_TEXT SHOWN_:
──────
Blog

Orchestrating dbt Cloud with Kestra

Orchestrating dbt Cloud with Kestra

If your entire data pipeline is dbt models running on a schedule, dbt Cloud’s built-in scheduler might cover you. It runs dbt commands on a cron schedule, handles CI on pull requests, and hosts a browser IDE. But most pipelines aren’t that simple: they start with ingestion (Airbyte, Fivetran, custom extractors), pass through dbt for transformation, and feed into activation layers downstream (reverse ETL, dashboard refreshes, notifications). Everything upstream and downstream of transformation has to be figured out elsewhere.

dbt Cloud’s scheduler was never designed to coordinate cross-tool pipelines. That’s why their documentation dedicates a full page to external orchestrators that work with dbt Cloud, listing Kestra alongside other tools.

Unlike most orchestrators on that list, Kestra is language-agnostic: it orchestrates across tools and runs tasks in whatever language you’re already using, whether that’s Python scripts, dbt SQL, or Bash. It handles the full pipeline as a single workflow, with dbt Cloud running the transformation step. This means cross-stack lineage and failure handling that span the entire pipeline, not just the dbt layer.

I’ll cover what dbt Cloud’s scheduler actually handles and where it stops, then show how to build a full ingestion-to-activation pipeline with Kestra and dbt Cloud working together.

What dbt Cloud’s scheduler is limited to

dbt Cloud does three things: it schedules dbt jobs, runs CI checks on pull requests, and hosts a browser IDE. For teams that only need transformation orchestration, those features cover the basics — but let’s get precise about where those basics end.

Scheduling is dbt-only. dbt Cloud runs dbt commands on a cron schedule or Git event. It cannot trigger a run when an Airbyte sync completes, a file lands in S3, or a Kafka message arrives. If your source data isn’t ready when the schedule fires, your models build on stale inputs.

No downstream coordination. After dbt finishes, you often need to trigger a reverse ETL sync, refresh a dashboard, or send a Slack notification. dbt Cloud has no mechanism for any of this, so you have to use webhooks and custom scripts.

CI is limited to three Git providers. Automated CI only works with GitHub, GitLab, and Azure DevOps (Enterprise tier). Teams on Bitbucket, AWS CodeCommit, or internal Git servers have to figure out their own workarounds.

Lineage stops at the dbt boundary. dbt Cloud tracks lineage across your models. It has zero visibility into the S3 bucket feeding those models, the Fivetran connection syncing source data, or the Hightouch sync consuming the output. Your actual data pipeline is wider than what dbt can see.
──────
_GIVEN MATERIAL_:
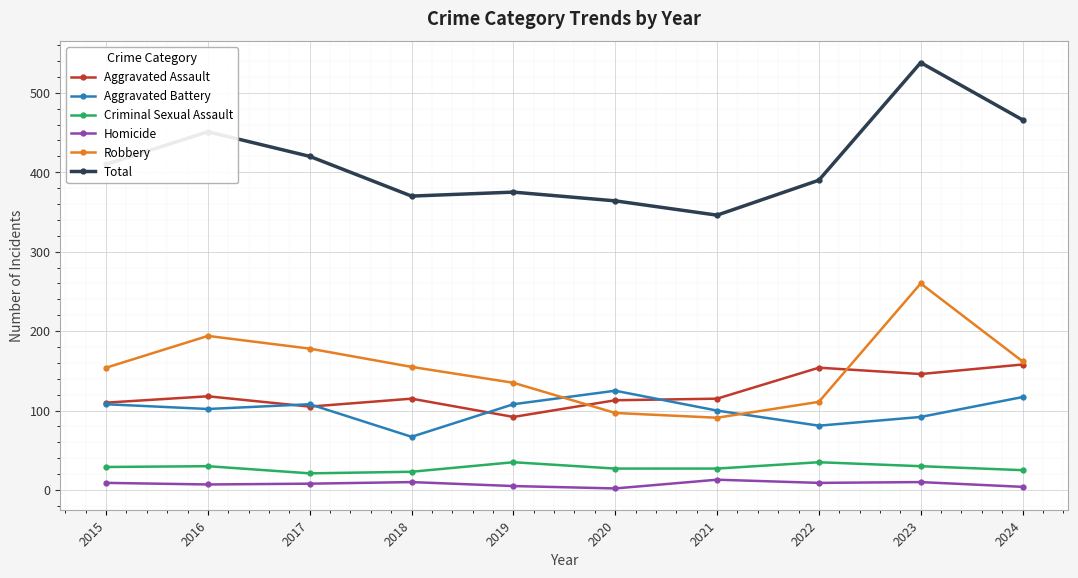

List the labels in order of Total value, largest first.

2023, 2024, 2016, 2017, 2015, 2022, 2019, 2018, 2020, 2021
──────
_ASSIGNMENT_:
Answer these questions using the article on orchestrating dbt Cloud with Kestra:
(a) Which Git providers does automated CI in dbt Cloud work with?
(b) Which three kinds of tasks are named as examples of what Kestra can run?
(c) What does dbt Cloud's documentation dedicate a full page to?
The listing is separate material and has no connection to the article on orchestrating dbt Cloud with Kestra.

_SOLVED EXERCISE_:
(a) GitHub, GitLab, and Azure DevOps (Enterprise tier)
(b) Python scripts, dbt SQL, and Bash
(c) External orchestrators that work with dbt Cloud